A recent Health Affairs blog post on the more than two-decade history of Gilead’s HIV medications misrepresented Gilead’s long-established, patient-driven approach to research and development of HIV therapies. The authors suggest that Gilead “delay[ed] access to safer medications in the name of profit.” This is simply wrong. They ascribe greed to a process that has been driven only by patients’ needs and the urgency of our task. And they discount the difficult decisions with imperfect information that companies frequently must make about how and where to invest limited resources.
In fact, Gilead’s efforts to advance HIV therapy over more than two decades represent the iterative scientific process and incremental progress that are fundamental to the most innovative drug development work being done today. And Gilead’s efforts have helped to make HIV a manageable disease.
Viread And Beyond
On October 26, 2001, after years of Gilead development, the Food and Drug Administration (FDA) approved Viread the first tenofovir disoproxil fumarate (TDF) therapy for HIV. Viread was immediately heralded as a major innovation in the fight against HIV due to its efficacy and tolerability, and TDF-based regimens quickly became the standard of HIV care by filling a large, unmet patient need. To this day, TDF-based medications continue to be approved by the FDA and recommended on HIV treatment guidelines.
After Viread was approved, Gilead—bolstered by strong clinical data regarding TDF’s efficacy and safety—believed the next important step would be to develop combination therapies that would add medications to TDF.
Gilead was also a much smaller company in the early 2000s and therefore had to make choices about where to invest its limited financial and human resources. Specifically, in 2004, this meant setting aside other compounds, including tenofovir alafenamide (TAF), a novel prodrug of tenofovir that we had discovered years earlier as part of a back-up program to TDF. At the time, TAF hadn’t been tested in large clinical studies, and the technology necessary to economically prepare TAF at a commercial scale was not available. Halting our work on TAF in 2004 was driven by strong clinical data regarding the safety and efficacy of TDF and the need to dedicate resources to the development of combination therapies, the first of which, Truvada (TDF + emtricitabine), gained FDA approval for HIV treatment in combination with other medicines in August 2004.
Following the approval of Truvada, Gilead focused on collaborations to develop a single tablet regimen (STR) to further simplify HIV treatment, increase adherence, and reduce the risk of patients failing treatment and developing drug resistance. In July 2006, the FDA approved Atripla, the first STR for treatment of HIV, which simplified treatment and allowed patients to take just one pill once a day rather than a high volume of pills multiple times a day. Today, the Department of Health and Human Services continues to recognize that single tablet regimens, including those with TDF, may increase patients’ ability to stay on and benefit from HIV treatment.

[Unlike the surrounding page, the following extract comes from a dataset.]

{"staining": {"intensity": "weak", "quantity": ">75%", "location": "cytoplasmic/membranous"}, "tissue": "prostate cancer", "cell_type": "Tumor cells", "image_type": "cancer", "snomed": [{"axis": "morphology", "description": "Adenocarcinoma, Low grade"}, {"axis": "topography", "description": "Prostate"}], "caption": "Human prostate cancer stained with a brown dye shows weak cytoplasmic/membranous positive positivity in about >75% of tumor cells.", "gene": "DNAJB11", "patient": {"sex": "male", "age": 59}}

In The Face Of Evolving Data
TDF-based drug labeling always alerted physicians to the possibility of renal effects, which were not seen earlier in clinical studies. Over time, that possibility became a reality for some patients: As people living with HIV began to live longer and many patients had now been taking TDF for nearly a decade, the company became aware of the possibility of longer-term side effects associated with TDF, including a small but significant number of patients who developed renal issues.
In the face of this evolving data on the effects of TDF, Gilead decided in 2010 to evaluate alternative molecules, including TAF whose development we had stopped in October 2004.
As innovation in HIV treatment continued and Gilead worked to bring safer and more effective therapies to patients, our work allowed people living with HIV to live longer, healthier lives. Gilead also recognized that the reality of an aging HIV population brought with it new considerations about conditions associated with aging, such as renal issues and decreases in bone mineral density. Gilead recognized there might be clinical needs for alternatives to TDF, and that decision was revisited. Gilead again followed the science, reassessing the potential use of TAF for HIV patient populations.
It was only after TAF and TDF were compared head to head in clinical trials in 2014 that Gilead was able to show that TAF demonstrated a similar level of efficacy against HIV to TDF with an improved safety profile. For those reasons, Gilead decided to move forward with developing the drug as an alternative to its TDF-based HIV medications. Ultimately, the differences between the chemical structure of TAF and TDF result in significant and substantial differences in their properties, including safety profiles. The development of TAF was a function of Gilead’s efforts to respond to the real needs of patients and was not delayed as a way to avoid generic competition.
An Iterative Process
Drug development remains an iterative process, and there is a balance between getting medicines to patients who urgently need them and pursuing alternative, unproven candidates to address potential but unknown problems. It is easy now, with the omniscience granted by hindsight, to criticize Gilead’s research and development decisions. But those decisions, like every decision we make, were guided by our focus on delivering medications for the patients we serve. At every point in the journey to fight the HIV epidemic, Gilead has endeavored to save lives while providing safer, more effective therapies to patients in need.
TDF medications changed the landscape for HIV patient care, and TAF medications are an evolution that provide important additional choices for physicians and patients. Looking ahead, we will continue to dedicate our time and resources to develop innovative new medicines that will draw us closer to ending the HIV epidemic.